* [Provided passage]:
Books We DNF...

By Crissa-Jean Chappell
Published on January 8th 2014
Published by Flux
Source: NetGalley
Trent Osceola's life is turned upside down when his mother announces that he will be moving to the Miccosukee reservation to live with his father, who was recently released from prison. Only half Miccosukee, Trent feels alienated from rez society and starts to question who he really is. When he changes schools, he reconnects with Pippa, a childhood friend who moved away, and together they tackle the class assignment to make a film of their lives. When he starts to see himself through Pippa's eyes, Trent’s not sure he likes what he sees. Will he ever be good enough for the rez, for school, and for her?

I wanted to like this one. I don't feel like there are too many books out there about Native American teens, and I thought this could be an interesting look at a kid caught between two worlds. Unfortunately, it didn't keep my attention. After I got about halfway through and realized I didn't really care about what happened and wasn't interested in the characters, I just skimmed through to see how the plots resolve, so I can't give it a fair review if I really only read to see if anything jumped out at me. Maybe if I hadn't just read a bunch of four/five-star books in a row, I would have been more into this one.  The book and its tone are all over the place, and there just wasn't enough going on to keep me hooked.

Amanda's Picks:

By Susan Cokal
Published on October 8th 2013
Published by Candlewick Press
A young seamstress and a royal nursemaid find themselves at the center of an epic power struggle in this stunning young-adult debut.

On the eve of Princess Sophia’s wedding, the Scandinavian city of Skyggehavn prepares to fete the occasion with a sumptuous display of riches: brocade and satin and jewels, feasts of sugar fruit and sweet spiced wine. Yet beneath the veneer of celebration, a shiver of darkness creeps through the palace halls. A mysterious illness plagues the royal family, threatening the lives of the throne’s heirs, and a courtier’s wolfish hunger for the king’s favors sets a devious plot in motion.

Here in the palace at Skyggehavn, things are seldom as they seem — and when a single errant prick of a needle sets off a series of events that will alter the course of history, the fates of seamstress Ava Bingen and mute nursemaid Midi Sorte become irrevocably intertwined with that of mad Queen Isabel. As they navigate a tangled web of palace intrigue, power-lust, and deception, Ava and Midi must carve out their own survival any way they can.

* [Set tasks]:
a) In the book review post, rename "Pippa" to "Lena" in the passage between "By Crissa-Jean Chappell" and "and for her?", inclusive.
b) List every named character who appears in the book descriptions in the book review post.

* [Stored records]:
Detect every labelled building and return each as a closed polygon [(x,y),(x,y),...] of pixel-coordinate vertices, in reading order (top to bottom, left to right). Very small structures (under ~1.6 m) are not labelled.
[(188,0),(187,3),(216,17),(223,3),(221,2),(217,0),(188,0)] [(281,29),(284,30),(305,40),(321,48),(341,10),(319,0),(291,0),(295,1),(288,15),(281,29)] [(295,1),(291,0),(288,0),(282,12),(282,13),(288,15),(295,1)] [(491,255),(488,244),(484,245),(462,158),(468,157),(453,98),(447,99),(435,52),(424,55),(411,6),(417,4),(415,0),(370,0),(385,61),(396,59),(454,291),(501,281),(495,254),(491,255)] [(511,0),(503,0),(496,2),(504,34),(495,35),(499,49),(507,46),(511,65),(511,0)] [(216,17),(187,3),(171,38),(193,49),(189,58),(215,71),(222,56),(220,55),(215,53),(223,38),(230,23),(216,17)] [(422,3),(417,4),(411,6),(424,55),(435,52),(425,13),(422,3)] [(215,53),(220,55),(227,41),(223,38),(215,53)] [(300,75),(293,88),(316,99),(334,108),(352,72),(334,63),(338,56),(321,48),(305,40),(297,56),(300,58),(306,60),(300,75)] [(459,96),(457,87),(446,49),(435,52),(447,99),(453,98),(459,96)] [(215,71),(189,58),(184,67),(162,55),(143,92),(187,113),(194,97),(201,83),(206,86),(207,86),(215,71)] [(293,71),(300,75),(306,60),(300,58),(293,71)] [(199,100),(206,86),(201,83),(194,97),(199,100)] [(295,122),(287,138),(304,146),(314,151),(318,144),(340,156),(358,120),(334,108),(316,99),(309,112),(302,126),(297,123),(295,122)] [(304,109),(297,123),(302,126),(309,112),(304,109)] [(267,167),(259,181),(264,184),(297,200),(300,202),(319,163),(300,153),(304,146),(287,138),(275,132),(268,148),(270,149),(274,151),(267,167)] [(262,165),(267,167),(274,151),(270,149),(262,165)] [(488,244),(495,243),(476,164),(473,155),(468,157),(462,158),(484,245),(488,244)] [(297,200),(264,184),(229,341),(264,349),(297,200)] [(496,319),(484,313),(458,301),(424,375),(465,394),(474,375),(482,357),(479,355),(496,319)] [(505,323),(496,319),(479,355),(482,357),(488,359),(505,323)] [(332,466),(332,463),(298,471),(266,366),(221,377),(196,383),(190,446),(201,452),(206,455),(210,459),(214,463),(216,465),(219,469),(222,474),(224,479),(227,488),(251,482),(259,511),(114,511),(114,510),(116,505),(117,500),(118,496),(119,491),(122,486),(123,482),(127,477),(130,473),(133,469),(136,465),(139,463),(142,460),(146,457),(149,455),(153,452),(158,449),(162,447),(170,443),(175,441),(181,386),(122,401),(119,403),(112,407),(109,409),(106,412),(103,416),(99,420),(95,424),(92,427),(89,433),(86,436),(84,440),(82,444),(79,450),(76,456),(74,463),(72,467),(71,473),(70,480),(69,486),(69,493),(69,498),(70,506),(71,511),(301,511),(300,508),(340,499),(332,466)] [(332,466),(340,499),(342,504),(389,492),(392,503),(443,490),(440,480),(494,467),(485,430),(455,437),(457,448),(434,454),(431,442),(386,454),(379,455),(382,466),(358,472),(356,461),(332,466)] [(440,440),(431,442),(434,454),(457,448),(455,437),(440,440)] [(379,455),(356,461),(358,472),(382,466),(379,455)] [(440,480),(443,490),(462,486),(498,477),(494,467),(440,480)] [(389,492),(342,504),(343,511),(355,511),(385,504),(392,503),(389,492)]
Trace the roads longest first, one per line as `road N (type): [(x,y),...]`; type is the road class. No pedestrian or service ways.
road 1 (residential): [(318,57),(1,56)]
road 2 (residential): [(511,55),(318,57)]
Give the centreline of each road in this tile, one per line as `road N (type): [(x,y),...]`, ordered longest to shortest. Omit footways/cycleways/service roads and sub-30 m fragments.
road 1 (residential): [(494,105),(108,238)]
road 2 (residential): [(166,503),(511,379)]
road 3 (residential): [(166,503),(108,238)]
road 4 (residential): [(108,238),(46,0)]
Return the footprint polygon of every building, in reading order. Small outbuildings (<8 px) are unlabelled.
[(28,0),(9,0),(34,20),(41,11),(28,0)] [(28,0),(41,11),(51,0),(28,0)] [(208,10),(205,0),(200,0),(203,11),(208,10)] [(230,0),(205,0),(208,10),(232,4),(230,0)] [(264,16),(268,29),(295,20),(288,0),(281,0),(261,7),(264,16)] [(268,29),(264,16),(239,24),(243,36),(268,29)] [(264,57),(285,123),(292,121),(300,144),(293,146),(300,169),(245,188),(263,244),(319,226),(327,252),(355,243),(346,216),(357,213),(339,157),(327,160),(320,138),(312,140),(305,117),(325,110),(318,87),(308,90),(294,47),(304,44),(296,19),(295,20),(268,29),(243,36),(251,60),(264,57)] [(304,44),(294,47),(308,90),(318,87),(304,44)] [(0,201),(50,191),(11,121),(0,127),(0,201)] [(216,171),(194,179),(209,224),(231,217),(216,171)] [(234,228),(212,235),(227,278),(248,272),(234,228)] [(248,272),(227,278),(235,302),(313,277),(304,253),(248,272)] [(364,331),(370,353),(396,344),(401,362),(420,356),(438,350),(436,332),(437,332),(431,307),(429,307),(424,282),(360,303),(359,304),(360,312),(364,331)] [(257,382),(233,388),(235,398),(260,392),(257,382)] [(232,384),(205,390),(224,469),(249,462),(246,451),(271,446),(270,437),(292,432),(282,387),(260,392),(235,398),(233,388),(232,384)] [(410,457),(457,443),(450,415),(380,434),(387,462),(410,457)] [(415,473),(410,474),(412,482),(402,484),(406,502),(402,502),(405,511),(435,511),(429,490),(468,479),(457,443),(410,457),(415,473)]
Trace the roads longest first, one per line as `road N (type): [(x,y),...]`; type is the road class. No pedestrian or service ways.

* [Task solutions]:
a)
By Crissa-Jean Chappell
Published on January 8th 2014
Published by Flux
Source: NetGalley
Trent Osceola's life is turned upside down when his mother announces that he will be moving to the Miccosukee reservation to live with his father, who was recently released from prison. Only half Miccosukee, Trent feels alienated from rez society and starts to question who he really is. When he changes schools, he reconnects with Lena, a childhood friend who moved away, and together they tackle the class assignment to make a film of their lives. When he starts to see himself through Lena's eyes, Trent’s not sure he likes what he sees. Will he ever be good enough for the rez, for school, and for her?

b) Trent Osceola, Pippa, Princess Sophia, Ava Bingen, Midi Sorte, Queen Isabel